■ Task prompt: Retype the data below exactly; skip every image.

══ Raw data ══

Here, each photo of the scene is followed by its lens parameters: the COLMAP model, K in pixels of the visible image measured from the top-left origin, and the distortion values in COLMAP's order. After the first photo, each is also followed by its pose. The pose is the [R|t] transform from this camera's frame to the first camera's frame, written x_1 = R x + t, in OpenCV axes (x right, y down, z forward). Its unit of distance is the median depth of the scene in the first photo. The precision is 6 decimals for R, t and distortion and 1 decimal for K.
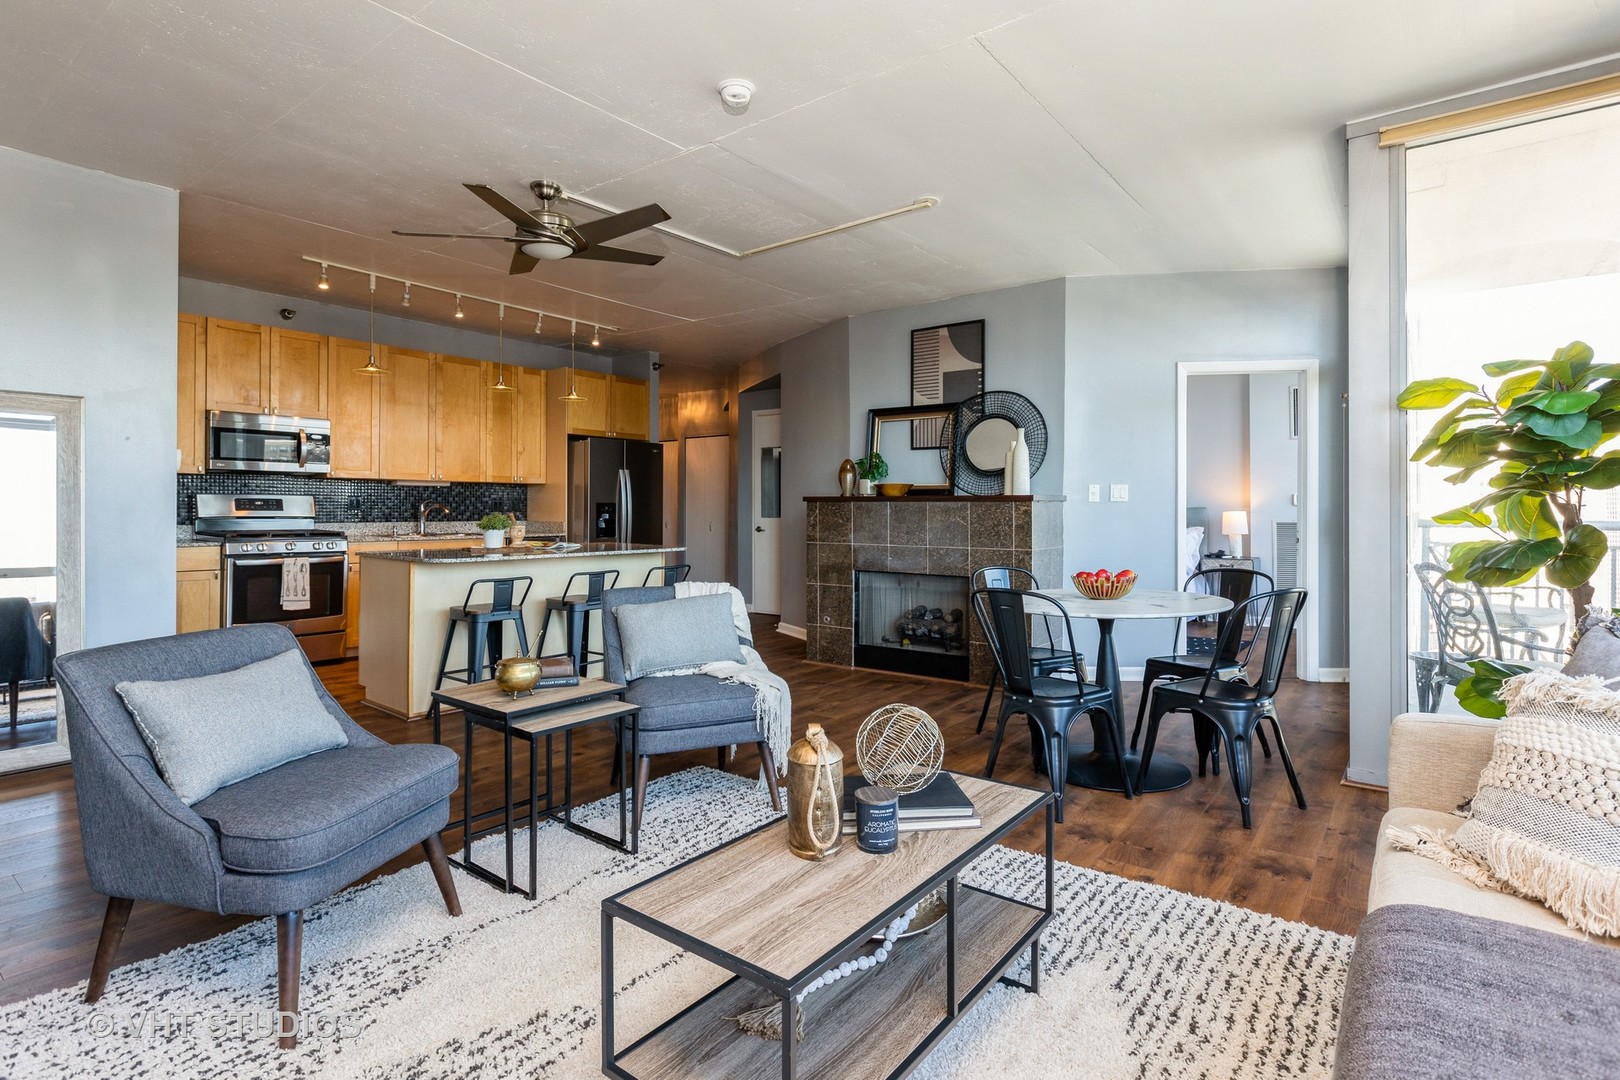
lens RADIAL K [[802.0, 0, 799.5], [0, 802.0, 507.8], [0, 0, 1]] dist [-0.000800, -0.000399]
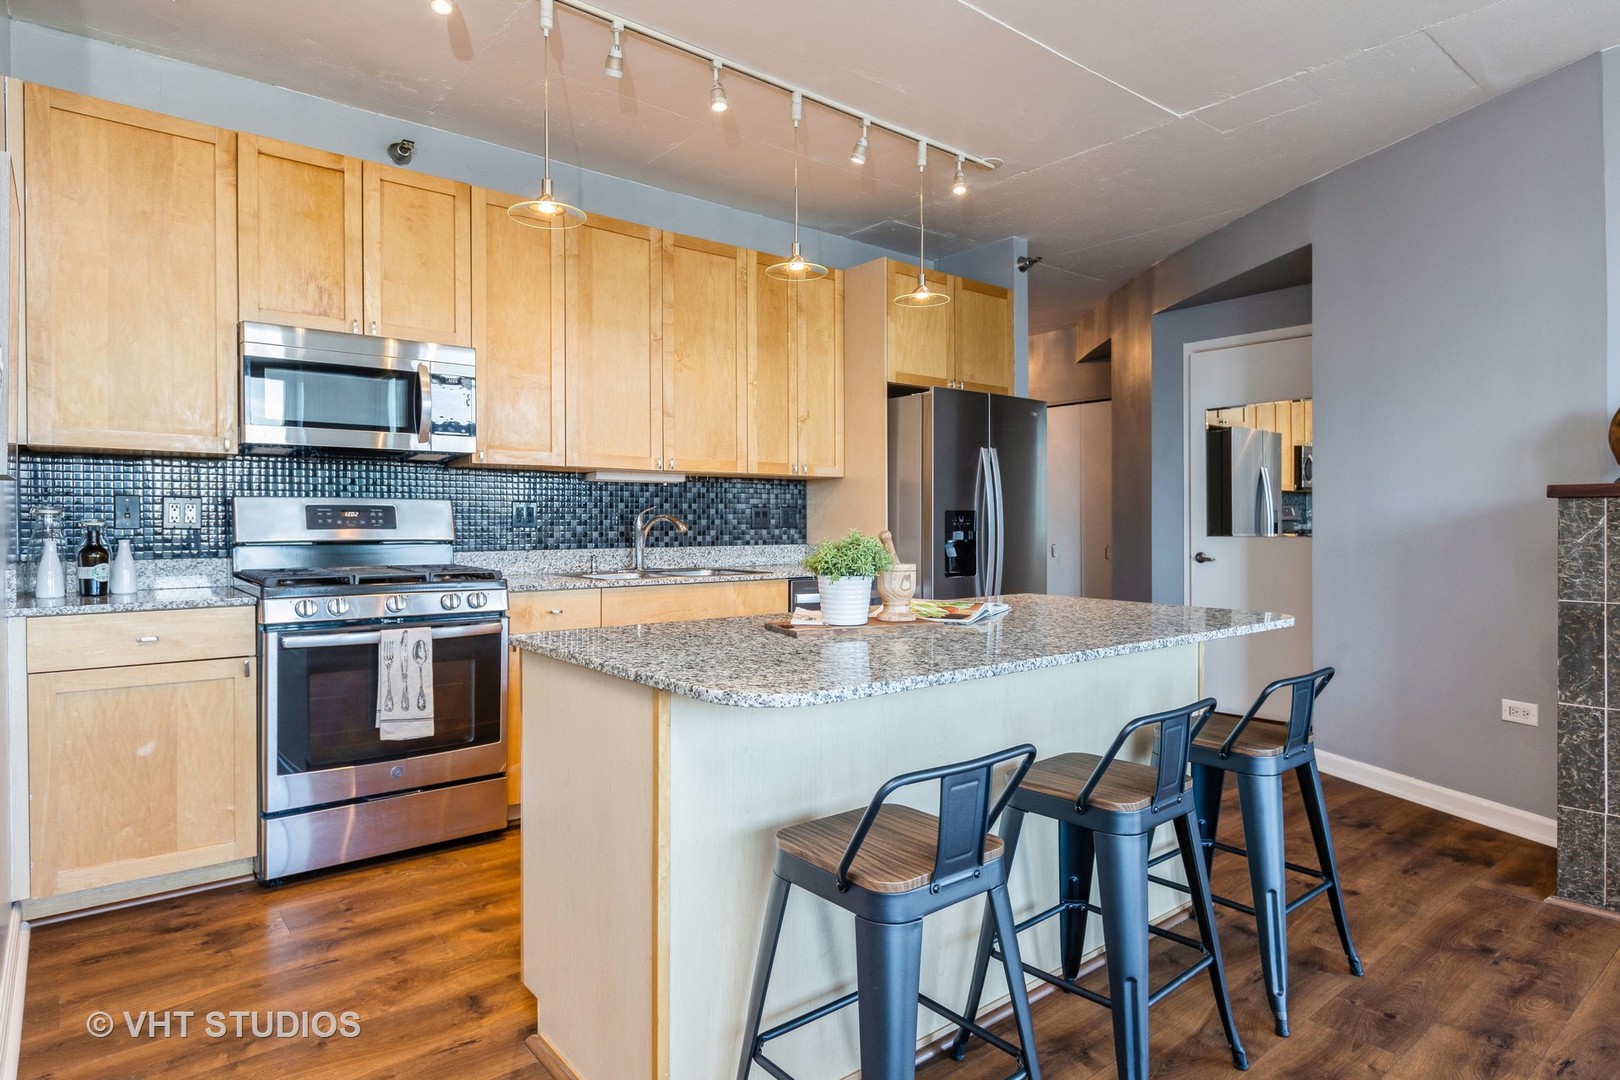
lens RADIAL K [[919.0, 0, 811.1], [0, 919.0, 535.7], [0, 0, 1]] dist [-0.006768, -0.000069]
pose [[0.974877, -0.004971, -0.222690, -0.233042], [0.007950, 0.999890, 0.012483, 0.002419], [0.222603, -0.013940, 0.974809, 0.447272]]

═══

■ Response to the task:
Here, each photo of the scene is followed by its lens parameters: the COLMAP model, K in pixels of the visible image measured from the top-left origin, and the distortion values in COLMAP's order. After the first photo, each is also followed by its pose. The pose is the [R|t] transform from this camera's frame to the first camera's frame, written x_1 = R x + t, in OpenCV axes (x right, y down, z forward). Its unit of distance is the median depth of the scene in the first photo. The precision is 6 decimals for R, t and distortion and 1 decimal for K.
lens RADIAL K [[802.0, 0, 799.5], [0, 802.0, 507.8], [0, 0, 1]] dist [-0.000800, -0.000399]
lens RADIAL K [[919.0, 0, 811.1], [0, 919.0, 535.7], [0, 0, 1]] dist [-0.006768, -0.000069]
pose [[0.974877, -0.004971, -0.222690, -0.233042], [0.007950, 0.999890, 0.012483, 0.002419], [0.222603, -0.013940, 0.974809, 0.447272]]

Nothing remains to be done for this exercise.